Same to zjedz te świństwo: jak moja siostra upokorzyła mnie przed wszystkimi przez tort
Weronika starannie ułożyła włosy, włożyła najładniejszą sukienkę i po lekkim spryskaniu perfumami wyszła na przyjęcie urodzinowe starszej siostry, Katarzyny. W dłoniach trzymała elegancko zapakowane pudełko z tortem, mając nadzieję, iż to miły gest poprawi ich napięte relacje. Gdy dotarła na piąte piętro, dwukrotnie zadzwoniła. Drzwi otworzyła promienna Katarzyna, w nowym szlafroku i z idealnymi lokami, klaszcząc z entuzjazmem:
To dla mnie?! To chyba mój prezent urodzinowy, nie zapomniałaś?
Oczywiście, iż dla ciebie odparła spokojnie Weronika, podając pudełko.
Katarzyna wzięła tort z ciekawością, uniosła wieczko i zajrzała do środka. Na jej twarzy zachwyt gwałtownie zmienił się w podejrzliwość.
To twoje dzieło?
Tak odpowiedziała Weronika z lekkim wahaniem.
Na pewno? Katarzyna zmarszczyła brwi, obracając pudełko w dłoniach. Z czego jest zrobiony?
Naprawdę mamy teraz rozmawiać o przepisie, czy może dołączymy do gości? próbowała wybrnąć Weronika.

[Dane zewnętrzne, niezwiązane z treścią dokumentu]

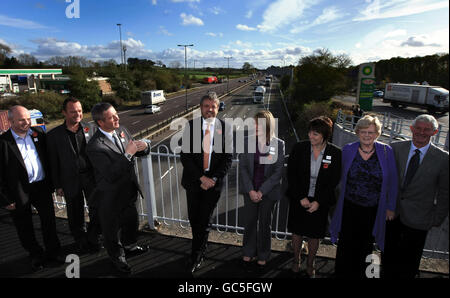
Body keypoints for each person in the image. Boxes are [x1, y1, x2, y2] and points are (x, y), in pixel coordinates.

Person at [329, 114, 398, 278]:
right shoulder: (348, 149)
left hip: (373, 209)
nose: (367, 135)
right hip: (349, 206)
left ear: (377, 134)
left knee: (366, 244)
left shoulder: (386, 151)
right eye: (363, 131)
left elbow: (393, 182)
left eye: (371, 132)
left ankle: (362, 274)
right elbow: (336, 175)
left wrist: (390, 207)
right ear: (357, 132)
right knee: (346, 243)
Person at [86, 102, 150, 275]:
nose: (117, 118)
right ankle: (118, 260)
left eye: (116, 114)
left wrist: (145, 147)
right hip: (110, 196)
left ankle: (130, 246)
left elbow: (135, 148)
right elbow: (110, 173)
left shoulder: (122, 129)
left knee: (131, 222)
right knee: (112, 232)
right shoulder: (94, 146)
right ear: (100, 122)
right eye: (112, 117)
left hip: (129, 190)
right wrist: (128, 153)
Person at [382, 114, 449, 279]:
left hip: (420, 219)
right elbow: (386, 180)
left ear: (434, 132)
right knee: (388, 258)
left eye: (426, 130)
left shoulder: (443, 159)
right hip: (392, 214)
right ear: (411, 129)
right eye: (418, 128)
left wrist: (437, 218)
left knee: (410, 263)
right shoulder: (395, 148)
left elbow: (445, 192)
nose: (421, 132)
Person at [0, 105, 63, 271]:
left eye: (28, 119)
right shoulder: (3, 143)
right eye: (21, 119)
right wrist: (5, 199)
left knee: (49, 222)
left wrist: (55, 184)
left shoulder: (39, 135)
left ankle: (53, 253)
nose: (26, 122)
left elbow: (50, 161)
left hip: (41, 187)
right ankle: (36, 255)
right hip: (18, 192)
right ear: (10, 121)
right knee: (24, 226)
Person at [180, 92, 233, 273]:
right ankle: (201, 245)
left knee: (204, 220)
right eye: (206, 106)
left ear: (218, 108)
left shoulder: (226, 128)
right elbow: (185, 157)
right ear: (201, 108)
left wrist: (213, 179)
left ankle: (196, 255)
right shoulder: (190, 126)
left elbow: (228, 158)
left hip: (213, 184)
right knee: (194, 219)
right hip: (194, 182)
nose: (210, 109)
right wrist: (201, 178)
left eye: (213, 106)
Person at [286, 116, 341, 278]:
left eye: (315, 134)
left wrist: (318, 202)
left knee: (315, 234)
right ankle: (296, 260)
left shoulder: (336, 153)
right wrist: (301, 197)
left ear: (325, 135)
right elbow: (291, 175)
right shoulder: (299, 148)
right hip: (299, 199)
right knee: (296, 232)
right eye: (310, 132)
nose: (311, 136)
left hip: (320, 202)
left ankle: (311, 263)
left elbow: (333, 181)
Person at [47, 97, 100, 253]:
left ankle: (94, 237)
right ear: (64, 113)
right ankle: (80, 240)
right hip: (69, 180)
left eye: (80, 110)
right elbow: (53, 162)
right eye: (73, 111)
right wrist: (57, 185)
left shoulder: (91, 129)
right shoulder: (54, 135)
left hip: (91, 178)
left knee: (96, 209)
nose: (77, 114)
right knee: (75, 213)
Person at [238, 110, 285, 271]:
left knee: (265, 224)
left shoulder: (278, 144)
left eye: (260, 123)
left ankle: (263, 254)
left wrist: (261, 191)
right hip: (250, 191)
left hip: (268, 192)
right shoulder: (246, 141)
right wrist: (251, 190)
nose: (256, 126)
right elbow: (243, 167)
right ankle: (248, 251)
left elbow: (278, 171)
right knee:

Ale było za późno. Katarzyna wyczuła, iż coś jest nie tak i słusznie. Trzy dni wcześniej zadzwoniła do siostry w płaczu:
Złamałam paznokieć i pokłóciłam się z Jakubem. Mam dość! Odwołuj tort, odwołuj wszystko!
Weronika przyjęła wiadomość ze stoickim spokojem i przyjęła pilne zamówienie od stałej klientki. Tego samego dnia Katarzyna jednak zadzwoniła ponownie:
Pogodziliśmy się! Dał mi złotą bransoletkę! Czekam na ciebie o dziewiętnastej z tortem!
Przecież wszystko odwołałaś wyjąkała Weronika.
Przestań się tłumaczyć! Jesteś cukierniczką, pokaż, na co cię stać!
Weronika próbowała wytłumaczyć, iż tortu nie da się zrobić w sześć godzin, ale Katarzyna naciskała. choćby zadzwoniła do matki, licząc na wsparcie:
Naprawdę tak trudno zrobić coś miłego dla własnej siostry? usłyszała w odpowiedzi.
Zrozumiawszy, iż została sama, Weronika znalazła rozwiązanie: kupiła niesprzedany tort od mało znanej cukierniczki, również Weroniki (nie, nie tej samej). Z zewnątrz wyglądał świetnie. Liczyła się przecież intencja, prawda? Ale Katarzyna gwałtownie odkryła oszustwo.
Weronika, chodź tu! krzyknęła w stronę kuchni.
Pojawiła się brunetka z długimi włosami, którą Weronika natychmiast rozpoznała.
To twój tort? spytała Katarzyna lodowatym tonem.
Mój. Ona go ode mnie kupiła. Więc to ta twoja słynna siostra-cukierniczka? zaśmiała się druga Weronika.
Weronika zesztywnieła. Goście zamilkli. Katarzyna, zaciśniętymi ustami, zerwała wieczko, wbiła palec w krem i rozmasowała go siostrze po twarzy.
Same to zjedz, to świństwo! warknęła. choćby nie pofatygowałaś się, żeby zrobić coś sama. Proszę, wynoś się!
Wypchnęła Weronikę za drzwi, a potem to samo zrobiła z drugą cukierniczką. Ta, odchodząc, obrzuciła cały dom obelgami i pokazała obsceniczny gest.
Na zewnątrz Weronika otarła twarz chusteczkami i sięgnęła po telefon. Czekały na nią dziesiątki wiadomości od matki:
Hańbisz rodzinę! Oszukiwać własną siostrę! Wstydź się!
Nie odpowiedziała. Po prostu wyłączyła ekran w milczeniu. Ale to nie był koniec.
Następnego dnia Katarzyna opublikowała w mediach społecznościowych post: choćby własnej siostrze nie ufajcie przyniosła tort kupiony gdzie indziej, udając, iż sama go upiekła. Co za wstyd.
Weronika płakała cały ranek. Potem wzięła się w garść. Nie dla nich. Dla siebie. Tego dnia złożyła przysięgę: żadnych tortów dla rodziny. Żadnych dobrych gestów wobec tych, którzy mogą cię w każdej chwili zmiażdżyć.
I po raz pierwszy od dawna poczuła ulgę. Bo od dzisiaj jej życie będzie słodkie tylko naprawdę. Bez fałszu. Bez hipokryzji. I bez tych, którzy udają rodzinę.